> [To do]
a. Print the part of the Universalist list discussion between "What I’ve said" and "his Anabaptist stuff!!!.", inclusive.
b. Proceed with the Universalist list discussion from its last post.

> [Supplied text]
What I’ve said is also true of the examples that Andrew has given of American Unitarians and Universalists - all of his can go in certain. It was Andrew (all Brothers) who first alerted us - gently - to the rather English nature of the list. I know that Andrew has got his work cut out for him in other fields - so I have been trying to prove my non little Englander credentials be getting au fait with the American history of Universalism- and I’ve enjoyed it greatly. Andrew and I also had a pleasant private conversation about the strange case of David Joris (David George) who is one of the protos - and one day Andrew may be able to supply us with a quotation from him We’ve also conversed about a couple of other Anabaptist Universalist not yet mentioned - Andrew knows his Anabaptist stuff!!!.
The first attempt at the new format is up: first post.
Before I go on to do the other age periods, can people send a couple of days going through the Modern list and let me know where I’ve miscategorised etc. If anyone can fill in any of the gaps there, please let me know.
Good work Pog - sorry I may have to leave this call to you and Jason. I’m not sure I have the time at the moment. I think my works done here and I should get on with the other historical stuff. But you are doing an excellent job here - so it’s cool
Have now added 19th c … Oh my! Categorisation is proving very difficult … there’s bound to be some mistakes and some disputes - if you see errors let me know!
Updated Potter’s entry (lovely story!) sobornost, thanks.
I’ve also added in: Clyde Pilkington and Bradley Heath.
Finished the by-age restructuring, but I dare say I’ve made category mistakes, please let me know!
I have not, and probably won’t, update the original lists anymore, as it seems a little too much effort duplicating entries on two different lists … Or should I?
Agreed Pog - that’s too much effort for you. Leave it as it is at the moment (IMHO). When I think about the list these days it’s more in terms of chewing over individual entries a little more and checking these out rather than doing multiple format lists (I’m sure we all have exciting ideas before we get practical ).

> [Given material]
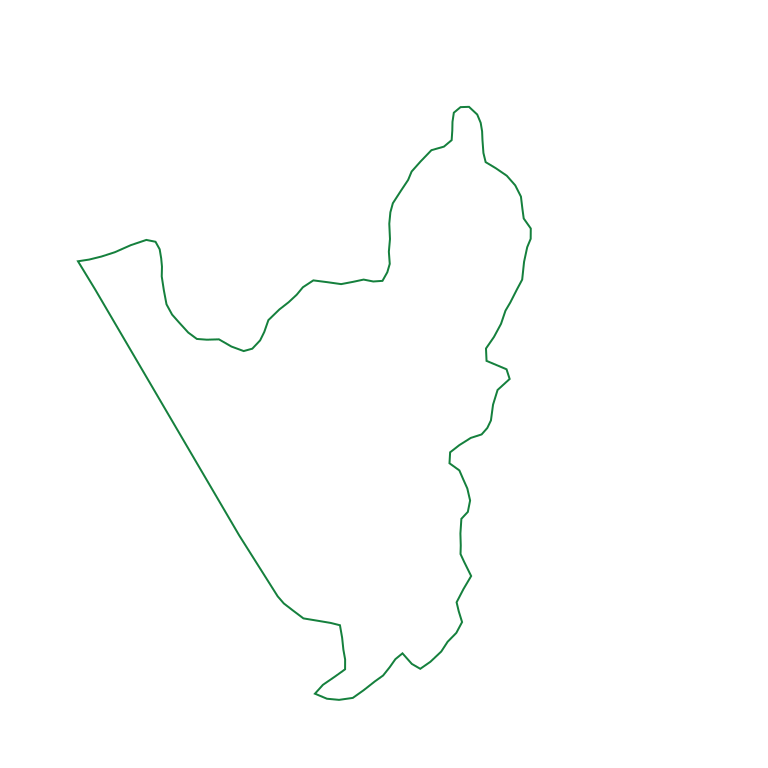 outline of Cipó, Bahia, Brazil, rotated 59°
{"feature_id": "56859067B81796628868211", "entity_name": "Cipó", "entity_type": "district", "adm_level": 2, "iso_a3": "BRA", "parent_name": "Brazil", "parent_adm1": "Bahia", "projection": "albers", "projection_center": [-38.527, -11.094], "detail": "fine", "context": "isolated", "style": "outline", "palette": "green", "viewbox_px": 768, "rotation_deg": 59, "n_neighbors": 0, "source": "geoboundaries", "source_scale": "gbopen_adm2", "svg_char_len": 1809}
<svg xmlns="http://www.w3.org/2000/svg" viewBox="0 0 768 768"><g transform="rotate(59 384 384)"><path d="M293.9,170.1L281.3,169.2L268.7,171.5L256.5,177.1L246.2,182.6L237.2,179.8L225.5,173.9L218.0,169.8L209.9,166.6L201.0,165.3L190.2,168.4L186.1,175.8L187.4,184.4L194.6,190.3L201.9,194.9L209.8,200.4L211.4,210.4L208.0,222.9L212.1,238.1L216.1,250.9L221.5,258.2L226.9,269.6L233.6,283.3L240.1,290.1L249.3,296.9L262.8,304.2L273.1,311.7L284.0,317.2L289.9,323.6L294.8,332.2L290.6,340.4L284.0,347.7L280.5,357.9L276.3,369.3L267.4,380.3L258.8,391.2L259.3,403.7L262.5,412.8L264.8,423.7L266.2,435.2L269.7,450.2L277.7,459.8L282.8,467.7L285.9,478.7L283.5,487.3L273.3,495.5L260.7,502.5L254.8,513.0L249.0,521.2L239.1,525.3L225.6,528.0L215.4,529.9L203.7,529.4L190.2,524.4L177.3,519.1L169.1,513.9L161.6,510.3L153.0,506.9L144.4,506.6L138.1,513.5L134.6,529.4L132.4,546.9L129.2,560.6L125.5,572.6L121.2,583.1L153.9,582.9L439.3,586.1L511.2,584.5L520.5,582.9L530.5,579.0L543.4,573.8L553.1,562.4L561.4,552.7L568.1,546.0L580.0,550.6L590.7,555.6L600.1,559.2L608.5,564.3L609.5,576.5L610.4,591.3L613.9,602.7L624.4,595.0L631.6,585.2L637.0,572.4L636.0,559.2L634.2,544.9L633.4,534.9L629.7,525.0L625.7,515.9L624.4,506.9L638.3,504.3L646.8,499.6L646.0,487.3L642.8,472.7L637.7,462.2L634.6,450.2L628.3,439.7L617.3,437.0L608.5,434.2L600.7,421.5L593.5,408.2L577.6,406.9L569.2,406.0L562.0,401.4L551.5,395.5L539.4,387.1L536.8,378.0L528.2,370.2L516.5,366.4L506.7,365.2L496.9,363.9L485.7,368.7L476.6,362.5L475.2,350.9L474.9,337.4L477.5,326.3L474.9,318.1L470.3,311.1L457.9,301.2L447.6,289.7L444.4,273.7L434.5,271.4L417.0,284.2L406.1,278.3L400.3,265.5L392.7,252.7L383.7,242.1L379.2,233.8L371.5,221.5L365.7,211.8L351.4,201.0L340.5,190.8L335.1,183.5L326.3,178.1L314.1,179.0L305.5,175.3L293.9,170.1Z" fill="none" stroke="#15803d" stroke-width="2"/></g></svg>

> [Answers to the problems]
a.
What I’ve said is also true of the examples that Andrew has given of American Unitarians and Universalists - all of his can go in certain. It was Andrew (all Brothers) who first alerted us - gently - to the rather English nature of the list. I know that Andrew has got his work cut out for him in other fields - so I have been trying to prove my non little Englander credentials be getting au fait with the American history of Universalism- and I’ve enjoyed it greatly. Andrew and I also had a pleasant private conversation about the strange case of David Joris (David George) who is one of the protos - and one day Andrew may be able to supply us with a quotation from him We’ve also conversed about a couple of other Anabaptist Universalist not yet mentioned - Andrew knows his Anabaptist stuff!!!.

b.
I’ve got loads of other names etc. I think there’s another 140 from Gary’s list and about 90 from Rodger’s. One day perhaps or perhaps not. However, we’ve got a good spread to work on here. I’ll look over the entries gradually
Excellent job Pog
Pog – the only big under representation on the list is of the very Conservative/Biblicist contemporary Universalist movements I guess (we have a few examples but the examples are thin, especially in terms of informative background detail and quotation). It’s worth us keeping them in mind – Rodger quotes form a lot of them. Some are premillenialists, some have latter rain power pneumatology in the background etc. I think that one thing they have to teach us all of us is to take the bible very seriously and that serious attention to biblical data can lead very conservative believers to universalism (and these movements are unlikely to dissolve in the ethereal puff of transcendentalism etc . However, the downside of some of these groups, in my view, is that they teach UR with other very specific doctrines concerning end times prophecy, polygamy, pneumatolgoy or whatever – sometimes seeing to give these equal weight to UR in a dogmatic and authoritarian way (and they differ amongst themselves about essentials). This is not always the case – but can be a danger. SOo let’s keep a look out for accurate, fair and descriptive information – I think this will be useful. I’m only just beginning to get my head round this one – only recently became aware of it - so we’ll keep in touch on it
Interesting … Like you, I wasn’t aware of these groups. But they all deserve a place on the list!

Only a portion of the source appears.